Display table history
To view the history of a table, use the DESCRIBE HISTORY statement, which provides provenance information, including the table version, operation, user, and so on, for each write to a table.
DESCRIBE HISTORY people_10m
Query an earlier version of the table (time travel)
Delta Lake time travel allows you to query an older snapshot of a Delta table.
To query an older version of a table, specify a version or timestamp in a SELECT
statement. For example, to query version 0 from the history above, use:
SELECT * FROM people_10m VERSION AS OF 0
or
SELECT * FROM people_10m TIMESTAMP AS OF '2019-01-29 00:37:58'
For timestamps, only date or timestamp strings are accepted, for example, "2019-01-01"

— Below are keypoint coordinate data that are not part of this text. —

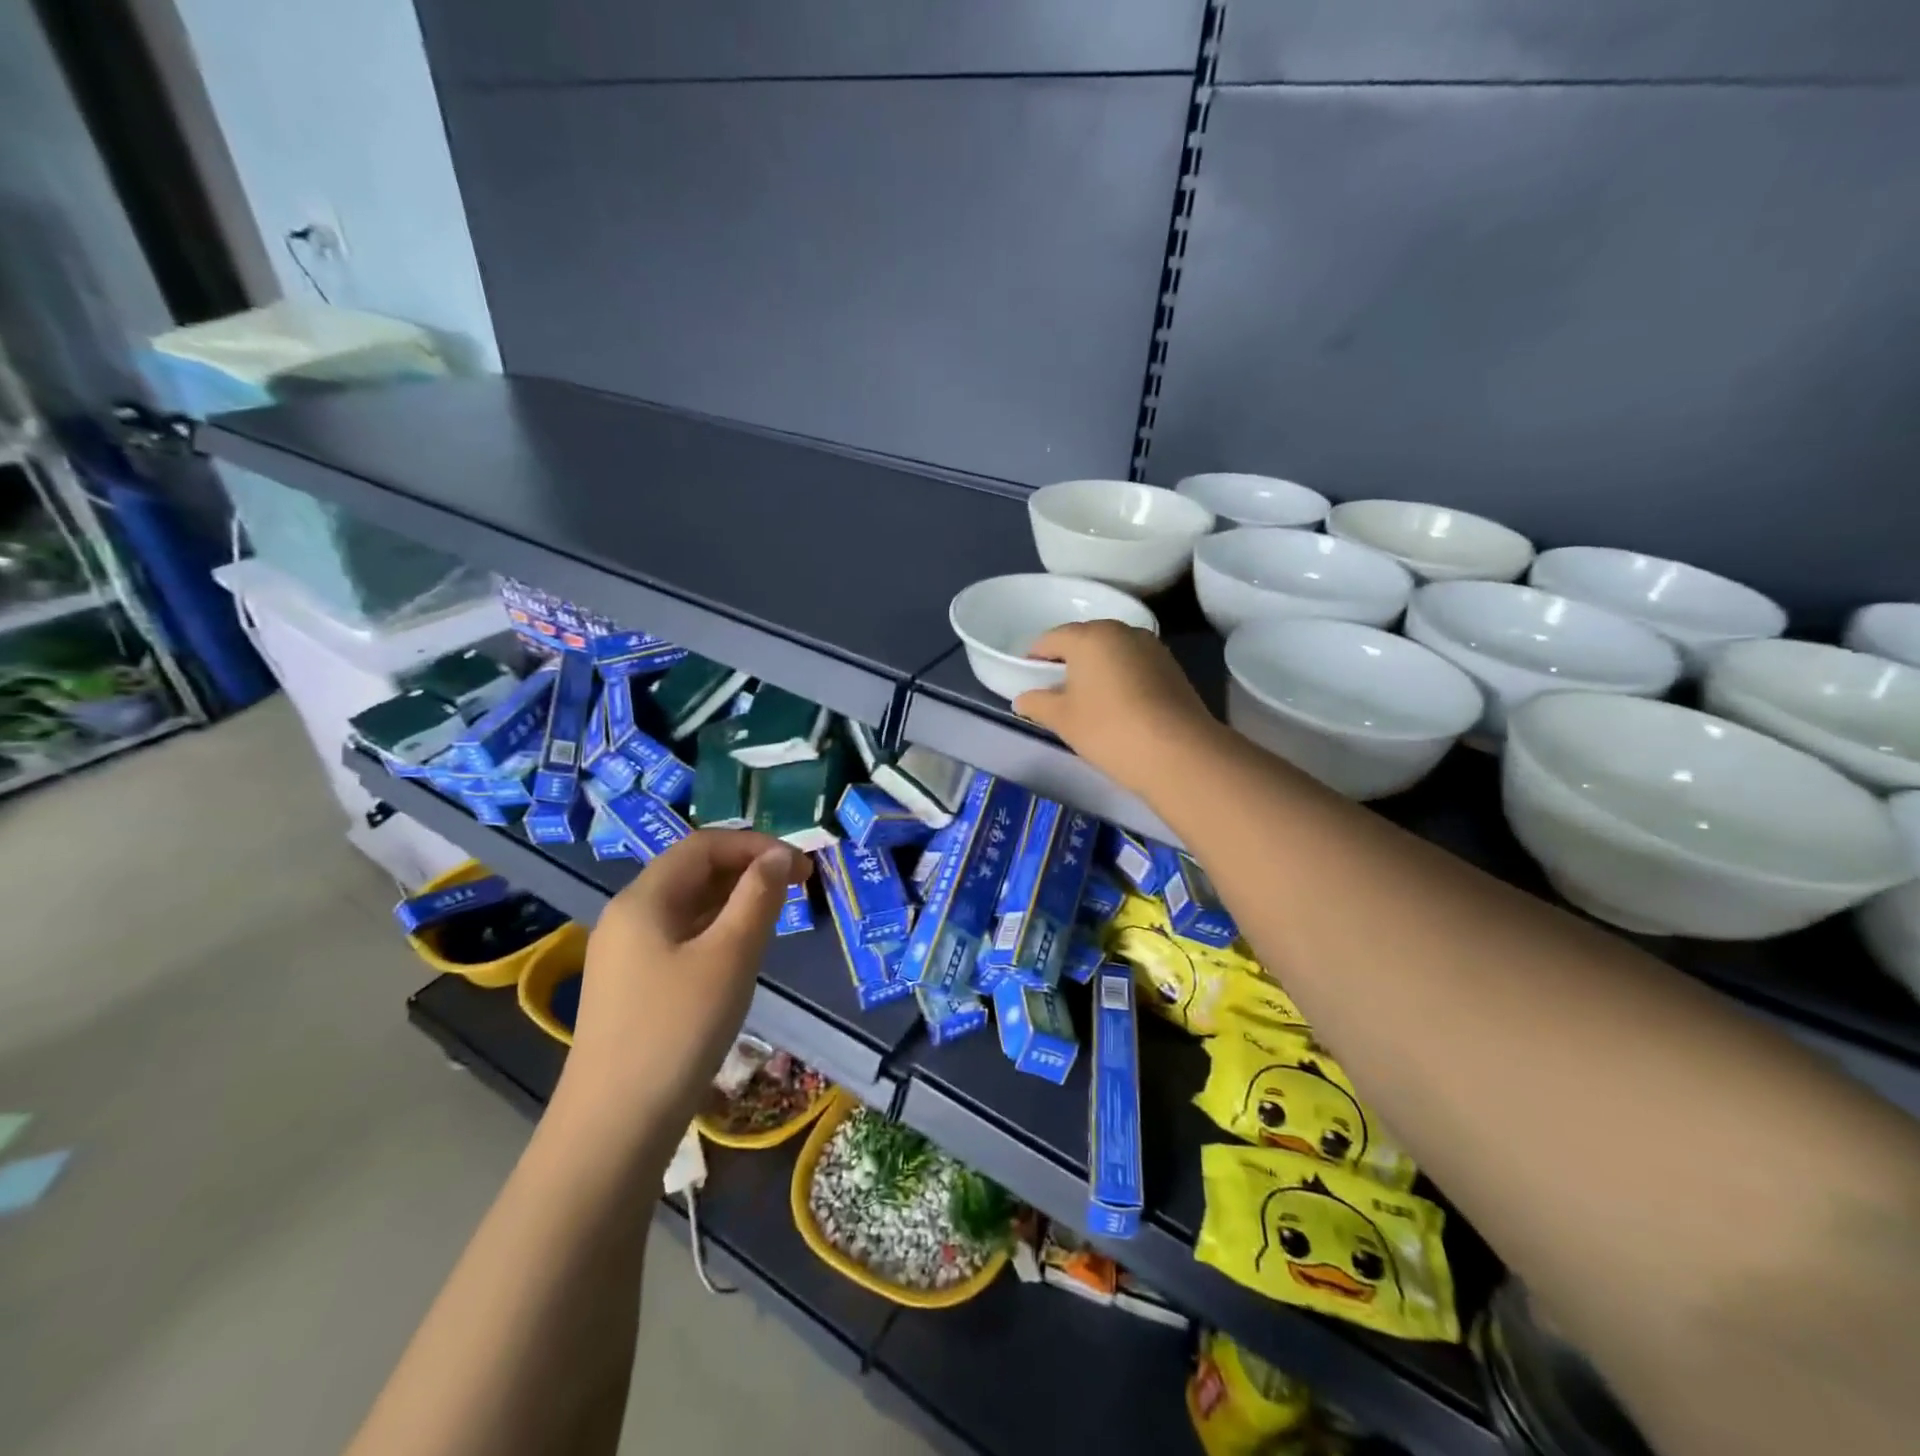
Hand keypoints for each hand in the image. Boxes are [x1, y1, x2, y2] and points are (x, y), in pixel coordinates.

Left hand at [551, 829, 810, 1153]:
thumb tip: (777, 857)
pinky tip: (740, 952)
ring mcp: (625, 953)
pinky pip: (679, 936)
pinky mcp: (631, 985)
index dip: (755, 845)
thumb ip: (757, 897)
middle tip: (797, 886)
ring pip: (687, 905)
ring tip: (776, 914)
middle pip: (692, 871)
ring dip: (734, 899)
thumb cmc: (678, 1029)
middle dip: (747, 869)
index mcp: (644, 898)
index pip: (703, 845)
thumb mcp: (730, 956)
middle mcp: (628, 916)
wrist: (614, 1126)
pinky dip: (716, 929)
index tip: (801, 866)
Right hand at [1012, 620, 1219, 797]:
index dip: (1034, 659)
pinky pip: (1134, 665)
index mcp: (1090, 636)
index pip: (1051, 639)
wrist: (1179, 753)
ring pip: (1112, 653)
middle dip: (1067, 662)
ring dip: (1096, 670)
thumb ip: (1037, 703)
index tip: (1028, 681)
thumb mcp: (1062, 719)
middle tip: (1056, 692)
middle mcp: (1122, 631)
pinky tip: (1118, 706)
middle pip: (1084, 641)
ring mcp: (1152, 647)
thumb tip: (1022, 699)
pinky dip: (1121, 679)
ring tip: (1088, 701)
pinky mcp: (1172, 667)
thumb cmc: (1109, 729)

and "2019-01-01'T'00:00:00.000Z"
.
DataFrameReader options allow you to create a DataFrame from a Delta table that is fixed to a specific version of the table, for example in Python:
df1 = spark.read.format('delta').option('timestampAsOf', '2019-01-01').table("people_10m")
display(df1)
or, alternately:
df2 = spark.read.format('delta').option('versionAsOf', 0).table("people_10m")
display(df2)
For details, see Work with Delta Lake table history.
Optimize a table
Once you have performed multiple changes to a table, you might have a lot of small files. To improve the speed of read queries, you can use OPTIMIZE
to collapse small files into larger ones:
OPTIMIZE people_10m
Z-order by columns
To improve read performance further, you can co-locate related information in the same set of files by Z-Ordering. This co-locality is automatically used by Delta Lake data-skipping algorithms to dramatically reduce the amount of data that needs to be read. To Z-Order data, you specify the columns to order on in the ZORDER BY
clause. For example, to co-locate by gender
, run:
OPTIMIZE people_10m
ZORDER BY (gender)
For the full set of options available when running OPTIMIZE
, see Compact data files with optimize on Delta Lake.
Clean up snapshots with VACUUM
Delta Lake provides snapshot isolation for reads, which means that it is safe to run OPTIMIZE
even while other users or jobs are querying the table. Eventually however, you should clean up old snapshots. You can do this by running the VACUUM
command:
VACUUM people_10m
For details on using VACUUM
effectively, see Remove unused data files with vacuum.